None the less it was not all plain sailing. Even the Percies, with estates generating £3,200 plus offices of £800, were outgunned by Richard, Duke of Gloucester. Henry tried hard to get along, but in 1474 the two were called in front of Edward, and the result was an indenture between them; Percy retained his spehere of influence but was forced to accept Gloucester’s supremacy. None the less Percy and Gloucester seemed to work together amicably.
de la Pole; Dukes of Suffolk and Earl of Lincoln
John Suffolk (1442-1492), 2nd Duke of Suffolk, was the son of the rather misunderstood William de la Pole and Alice Chaucer. His father’s death was a brutal affair at the hands of Parliament and the Yorkists (have a look at the letter William wrote to his young son, here); but despite this, Alice seemed determined to reconcile her family with York, marrying John to Richard of York’s daughter Elizabeth in 1458. John followed her lead, loyal throughout to Edward IV through Warwick’s campaign in 1470,and distrusted by the Readeption regime.
The trouble was that Suffolk had very little money – income from his estates in east Anglia and the Chilterns was well below the £1,000 needed for an earl.

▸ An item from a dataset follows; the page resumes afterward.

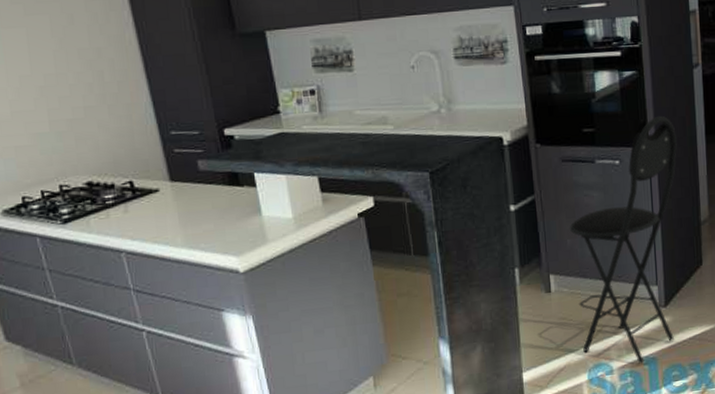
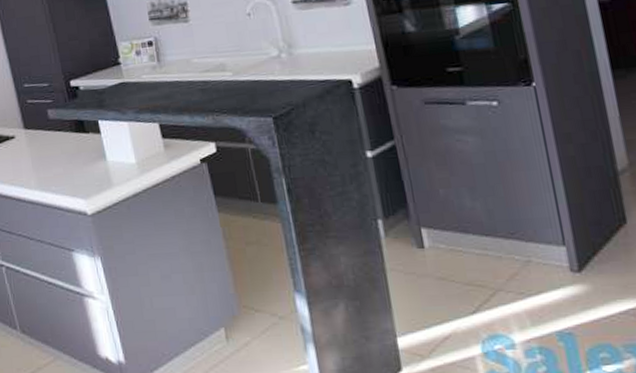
bar stool: present [569,115,677,364] -> none [440,50,599,339]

And also for some reason despite his loyalty to Edward, and despite his marriage to Edward’s sister, he never got much land or regard from Edward and was not part of the royal council.
One thing John and Elizabeth were good at though was having children – 11 as it happens, though not all of them lived to their majority. But through their mother, they all had a claim to the throne from the Yorkist side – though seemingly something of an irrelevance in 1471. A few to mention:
- John de le Pole (1462-1487) – eldest son of John, created Earl of Lincoln in 1467, and knighted with Edward IV’s sons
- Edmund de la Pole (1471-1513), 3rd Duke of Suffolk
- Richard de la Pole (1480-1525)
de Vere, Earls of Oxford
The de Vere family was one of the oldest in the peerage, reaching back to Aubrey de Vere and the conquest. But never one of the richest. From 1141, the head of the family was the line of Earls of Oxford, a line that carried on until the 20th Earl in 1703.
In the Wars of the Roses, the de Vere’s took a partisan approaches, rather than hedging and trimming like the Stanleys. The de Vere’s were Lancastrians, and then supporters of Henry Tudor. For example, John de Vere and his son Aubrey were executed in 1461 for treason by Edward IVth.
The 13th Earl of Oxford was John de Vere (1442-1513). He went into exile after the defeat at Barnet where he had led one wing of Warwick’s army. In 1473, de Vere (having been stripped of title of Earl of Oxford) was active in trying to foster rebellion, eventually capturing St Michael’s Mount. But England had no time for rebellion against York – and was captured. BY 1478, he was held in the castle of Hammes, in the Pale of Calais, where he leaped into the mat in either a failed attempt at escape or suicide.
Henry Bourchier (1408-1483) was a supporter of York from the battle of St Albans in 1455, made Treasurer of England buy Edward IV and Earl of Essex in 1461. Thomas Bourchier (1411-1486) was Archbishop of Canterbury from 1454, and became chancellor in 1455. The Bourchiers were both supporters of the Yorkists but seemed content to play their role under the rule of either faction.